Kebijakan Duterte memerangi narkoba menuai banyak kritik karena menurut para aktivis HAM, kebijakan ini mengakibatkan tak kurang dari 7.000 nyawa melayang.
Berbagai organisasi pejuang HAM memperingatkan Duterte bahwa kebijakannya merupakan sebuah kejahatan terhadap kemanusiaan.
Perang melawan narkoba masih menjadi kebijakan utama Duterte hingga 23 Mei lalu ketika kelompok militan pro-ISIS menyerbu kota Marawi di Pulau Mindanao.
Dia langsung memberlakukan status darurat untuk seperti wilayah Filipina di bagian selatan yang dihuni sekitar 20 juta orang.
Duterte bersikukuh, kebijakan penerapan status darurat ini merupakan cara untuk memberantas kelompok ISIS yang berniat mendirikan kekalifahan di wilayah selatan Filipina.
Namun, setelah sebulan bertempur, militer Filipina belum kunjung mampu mengalahkan kelompok militan yang menduduki Marawi.
Pertempuran sudah menewaskan 400 orang dari kedua pihak dan warga sipil serta mengakibatkan ribuan warga Marawi mengungsi.
Meski demikian, popularitas Duterte tetap tak tergoyahkan.
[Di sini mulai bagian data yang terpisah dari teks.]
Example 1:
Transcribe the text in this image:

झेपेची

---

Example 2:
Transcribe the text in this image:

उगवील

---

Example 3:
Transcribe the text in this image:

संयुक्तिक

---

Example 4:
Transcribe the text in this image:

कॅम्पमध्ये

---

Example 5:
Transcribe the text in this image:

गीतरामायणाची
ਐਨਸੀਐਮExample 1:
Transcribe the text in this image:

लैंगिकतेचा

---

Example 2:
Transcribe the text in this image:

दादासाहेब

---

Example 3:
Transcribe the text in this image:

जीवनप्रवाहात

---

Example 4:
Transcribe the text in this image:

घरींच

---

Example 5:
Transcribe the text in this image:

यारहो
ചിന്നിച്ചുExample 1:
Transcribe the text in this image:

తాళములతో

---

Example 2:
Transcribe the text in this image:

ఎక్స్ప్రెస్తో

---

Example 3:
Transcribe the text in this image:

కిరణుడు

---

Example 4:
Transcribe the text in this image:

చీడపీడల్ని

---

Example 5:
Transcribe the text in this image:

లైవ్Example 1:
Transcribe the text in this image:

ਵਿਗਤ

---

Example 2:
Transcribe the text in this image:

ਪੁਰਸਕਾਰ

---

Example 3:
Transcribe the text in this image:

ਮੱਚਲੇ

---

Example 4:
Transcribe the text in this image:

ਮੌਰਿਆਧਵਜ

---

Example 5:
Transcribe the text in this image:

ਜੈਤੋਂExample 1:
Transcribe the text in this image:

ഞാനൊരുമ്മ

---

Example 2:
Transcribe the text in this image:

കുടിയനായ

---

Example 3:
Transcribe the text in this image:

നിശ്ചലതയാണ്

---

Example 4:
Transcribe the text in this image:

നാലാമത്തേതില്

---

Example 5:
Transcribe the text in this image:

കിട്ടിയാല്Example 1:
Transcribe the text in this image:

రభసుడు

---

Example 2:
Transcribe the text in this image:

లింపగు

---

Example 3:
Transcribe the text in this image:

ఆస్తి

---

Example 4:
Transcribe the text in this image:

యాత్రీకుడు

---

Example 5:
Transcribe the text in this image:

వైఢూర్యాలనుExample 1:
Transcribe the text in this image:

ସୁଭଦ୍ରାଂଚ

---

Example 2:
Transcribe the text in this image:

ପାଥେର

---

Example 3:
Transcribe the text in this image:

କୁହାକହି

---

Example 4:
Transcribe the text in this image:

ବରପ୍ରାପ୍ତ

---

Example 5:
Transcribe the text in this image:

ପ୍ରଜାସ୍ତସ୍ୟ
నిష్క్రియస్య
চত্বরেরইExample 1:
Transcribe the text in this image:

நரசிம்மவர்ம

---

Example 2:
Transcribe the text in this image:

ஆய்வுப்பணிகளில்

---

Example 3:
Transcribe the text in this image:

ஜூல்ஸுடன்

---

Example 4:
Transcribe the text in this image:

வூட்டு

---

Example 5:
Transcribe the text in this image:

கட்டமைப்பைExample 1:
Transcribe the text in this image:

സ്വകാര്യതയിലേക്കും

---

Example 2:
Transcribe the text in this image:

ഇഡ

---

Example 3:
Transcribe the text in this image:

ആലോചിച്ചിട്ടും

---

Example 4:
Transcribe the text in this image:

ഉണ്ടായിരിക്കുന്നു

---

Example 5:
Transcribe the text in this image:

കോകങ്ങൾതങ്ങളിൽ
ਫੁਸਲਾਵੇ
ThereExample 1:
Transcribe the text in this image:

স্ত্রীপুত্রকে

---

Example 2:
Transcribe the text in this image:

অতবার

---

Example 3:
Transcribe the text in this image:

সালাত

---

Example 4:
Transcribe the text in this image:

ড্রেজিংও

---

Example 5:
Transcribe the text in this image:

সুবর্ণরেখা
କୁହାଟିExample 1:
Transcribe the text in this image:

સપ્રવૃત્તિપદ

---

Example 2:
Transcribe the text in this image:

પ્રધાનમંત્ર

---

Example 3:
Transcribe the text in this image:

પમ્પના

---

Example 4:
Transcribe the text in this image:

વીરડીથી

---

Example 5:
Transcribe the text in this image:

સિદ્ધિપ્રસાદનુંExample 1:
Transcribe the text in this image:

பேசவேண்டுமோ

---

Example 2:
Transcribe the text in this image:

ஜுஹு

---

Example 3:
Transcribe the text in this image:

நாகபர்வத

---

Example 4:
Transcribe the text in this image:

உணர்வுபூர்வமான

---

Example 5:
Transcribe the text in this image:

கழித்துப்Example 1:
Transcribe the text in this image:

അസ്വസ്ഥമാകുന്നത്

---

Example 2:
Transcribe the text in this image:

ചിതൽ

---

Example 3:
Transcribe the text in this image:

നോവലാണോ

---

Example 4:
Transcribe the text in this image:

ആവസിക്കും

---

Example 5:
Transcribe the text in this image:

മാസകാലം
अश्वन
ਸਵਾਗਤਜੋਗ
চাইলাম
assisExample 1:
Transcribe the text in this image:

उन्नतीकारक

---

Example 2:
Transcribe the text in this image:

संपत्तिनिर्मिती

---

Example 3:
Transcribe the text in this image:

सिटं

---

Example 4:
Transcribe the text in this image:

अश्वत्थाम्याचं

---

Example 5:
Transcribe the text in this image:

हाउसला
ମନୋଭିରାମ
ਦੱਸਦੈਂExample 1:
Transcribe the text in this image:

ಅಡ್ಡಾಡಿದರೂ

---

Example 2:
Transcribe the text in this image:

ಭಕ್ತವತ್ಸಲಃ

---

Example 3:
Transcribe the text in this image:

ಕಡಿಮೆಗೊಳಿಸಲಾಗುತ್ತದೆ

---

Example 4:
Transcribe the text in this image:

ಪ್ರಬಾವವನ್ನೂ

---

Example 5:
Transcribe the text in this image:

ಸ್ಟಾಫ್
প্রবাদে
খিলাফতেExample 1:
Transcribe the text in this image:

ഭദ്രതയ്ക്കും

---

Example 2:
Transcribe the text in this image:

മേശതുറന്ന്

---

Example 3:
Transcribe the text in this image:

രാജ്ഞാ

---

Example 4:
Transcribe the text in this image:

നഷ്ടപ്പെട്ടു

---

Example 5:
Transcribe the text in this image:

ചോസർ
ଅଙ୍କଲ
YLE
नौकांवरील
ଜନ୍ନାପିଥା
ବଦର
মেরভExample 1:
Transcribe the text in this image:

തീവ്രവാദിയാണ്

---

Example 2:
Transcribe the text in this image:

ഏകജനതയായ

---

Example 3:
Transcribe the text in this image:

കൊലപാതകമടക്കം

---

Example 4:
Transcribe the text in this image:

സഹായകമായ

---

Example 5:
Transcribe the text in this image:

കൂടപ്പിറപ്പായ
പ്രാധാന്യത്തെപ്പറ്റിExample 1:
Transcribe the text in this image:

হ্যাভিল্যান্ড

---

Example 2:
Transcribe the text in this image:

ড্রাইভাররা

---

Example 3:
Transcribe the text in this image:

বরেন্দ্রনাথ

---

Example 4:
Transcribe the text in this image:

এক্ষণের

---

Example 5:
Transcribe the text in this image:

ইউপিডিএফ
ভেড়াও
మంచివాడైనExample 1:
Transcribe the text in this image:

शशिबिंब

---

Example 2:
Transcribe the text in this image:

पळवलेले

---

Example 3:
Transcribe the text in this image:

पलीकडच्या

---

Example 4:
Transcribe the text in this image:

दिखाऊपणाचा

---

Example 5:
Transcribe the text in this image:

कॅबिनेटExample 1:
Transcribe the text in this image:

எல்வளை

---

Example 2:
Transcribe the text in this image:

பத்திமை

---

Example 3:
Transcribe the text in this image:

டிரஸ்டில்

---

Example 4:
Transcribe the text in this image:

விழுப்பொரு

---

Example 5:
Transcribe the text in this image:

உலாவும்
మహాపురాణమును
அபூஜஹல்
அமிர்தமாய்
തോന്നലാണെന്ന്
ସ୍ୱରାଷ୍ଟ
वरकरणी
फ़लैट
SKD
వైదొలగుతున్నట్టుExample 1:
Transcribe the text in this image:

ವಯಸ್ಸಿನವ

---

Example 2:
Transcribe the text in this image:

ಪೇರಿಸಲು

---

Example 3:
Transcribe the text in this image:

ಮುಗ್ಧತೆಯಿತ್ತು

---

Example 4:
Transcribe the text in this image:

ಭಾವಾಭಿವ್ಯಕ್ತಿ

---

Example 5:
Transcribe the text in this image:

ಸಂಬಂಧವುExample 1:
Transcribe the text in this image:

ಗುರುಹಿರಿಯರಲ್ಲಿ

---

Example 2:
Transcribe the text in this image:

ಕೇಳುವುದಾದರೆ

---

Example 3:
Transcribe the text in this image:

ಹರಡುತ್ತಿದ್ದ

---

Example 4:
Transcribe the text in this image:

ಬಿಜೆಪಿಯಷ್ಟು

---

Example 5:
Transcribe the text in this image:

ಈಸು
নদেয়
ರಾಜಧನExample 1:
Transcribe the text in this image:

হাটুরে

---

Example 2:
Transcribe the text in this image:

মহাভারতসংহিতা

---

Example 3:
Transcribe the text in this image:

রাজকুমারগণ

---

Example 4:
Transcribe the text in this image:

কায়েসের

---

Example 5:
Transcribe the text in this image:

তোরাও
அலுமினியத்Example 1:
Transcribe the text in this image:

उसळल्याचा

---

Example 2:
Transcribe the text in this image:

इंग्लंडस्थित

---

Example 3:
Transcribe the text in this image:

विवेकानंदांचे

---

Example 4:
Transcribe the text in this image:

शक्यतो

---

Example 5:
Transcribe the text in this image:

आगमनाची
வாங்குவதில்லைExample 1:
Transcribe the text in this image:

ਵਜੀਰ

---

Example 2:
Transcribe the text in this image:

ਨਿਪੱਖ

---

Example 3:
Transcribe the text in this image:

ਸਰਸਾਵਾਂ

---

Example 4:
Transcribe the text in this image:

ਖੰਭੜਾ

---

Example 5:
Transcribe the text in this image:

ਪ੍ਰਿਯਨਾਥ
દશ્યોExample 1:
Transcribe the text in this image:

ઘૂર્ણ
Dia tetap dicintai rakyat Filipina.
Baca: Duterte Sebut Militan Penyerbu Kota Marawi Dibiayai Gembong Narkoba
Contoh lain tingginya popularitas Duterte adalah di parlemen Filipina. Di sini partainya menyapu bersih hampir semua kursi parlemen.
Dari 296 anggota parlemen hanya tujuh kursi disisakan untuk kelompok oposisi yang bahkan akhirnya juga memuji sang presiden.
"Di samping sikapnya, bahasanya yang kasar, retorikanya yang melecehkan, dan kebijakan politik yang salah, Presiden Rodrigo Duterte, dengan caranya sendiri bisa mempersatukan bangsa ini," kata Edcel Lagman, seorang politisi oposisi.
Namun, kata Lagman, janji-janji perubahan yang diumbar Duterte sebelum berkuasa belum jadi kenyataan.
Dan, menurut Lagman, popularitasnya perlahan-lahan berkurang. Jika hal itu terjadi maka dukungan di parlemen juga akan hilang.
Dalam dunia politik Filipina, para politisi dari berbagai partai cenderung mendukung seoran presiden yang populer di awal masa jabatannya.
Namun para politisi yang didorong kepentingan pribadi ketimbang ideologi, kerap berubah kubu saat popularitas seorang presiden menurun.